(Beginning of Data shown)

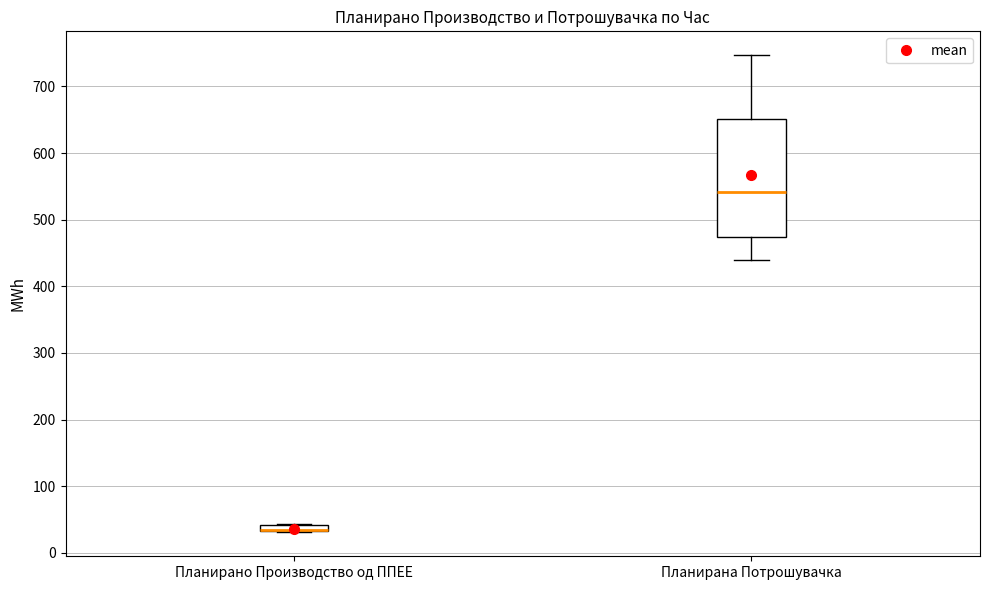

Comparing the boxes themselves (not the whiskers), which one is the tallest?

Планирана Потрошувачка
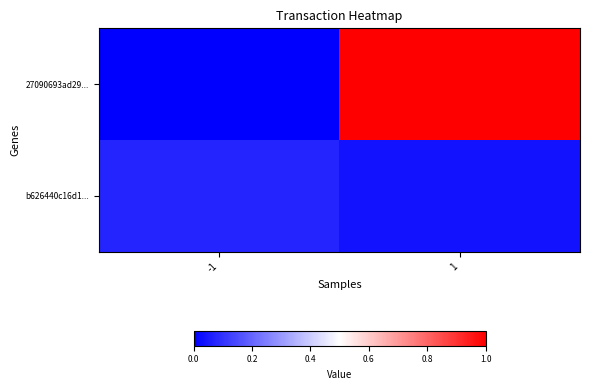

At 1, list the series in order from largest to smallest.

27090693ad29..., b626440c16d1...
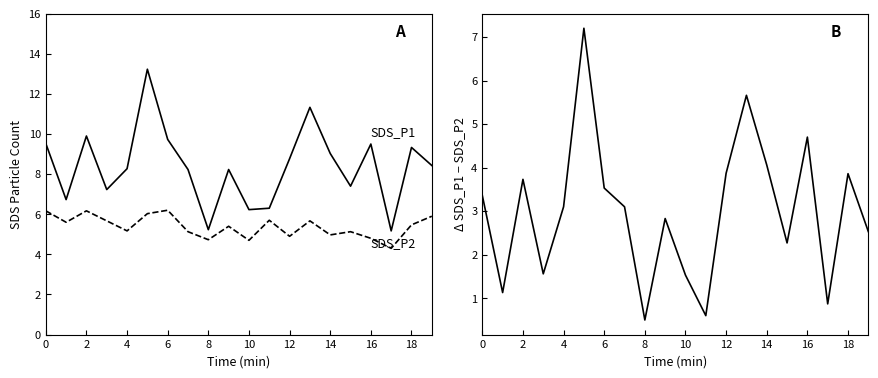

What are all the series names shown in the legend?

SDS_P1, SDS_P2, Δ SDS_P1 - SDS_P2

(End of Data shown)

Job item:
Print every row above word for word, leaving out the pictures.

Response box:
Comparing the boxes themselves (not the whiskers), which one is the tallest?

Планирана Потрошувачка

At 1, list the series in order from largest to smallest.

27090693ad29..., b626440c16d1...

What are all the series names shown in the legend?

SDS_P1, SDS_P2, Δ SDS_P1 - SDS_P2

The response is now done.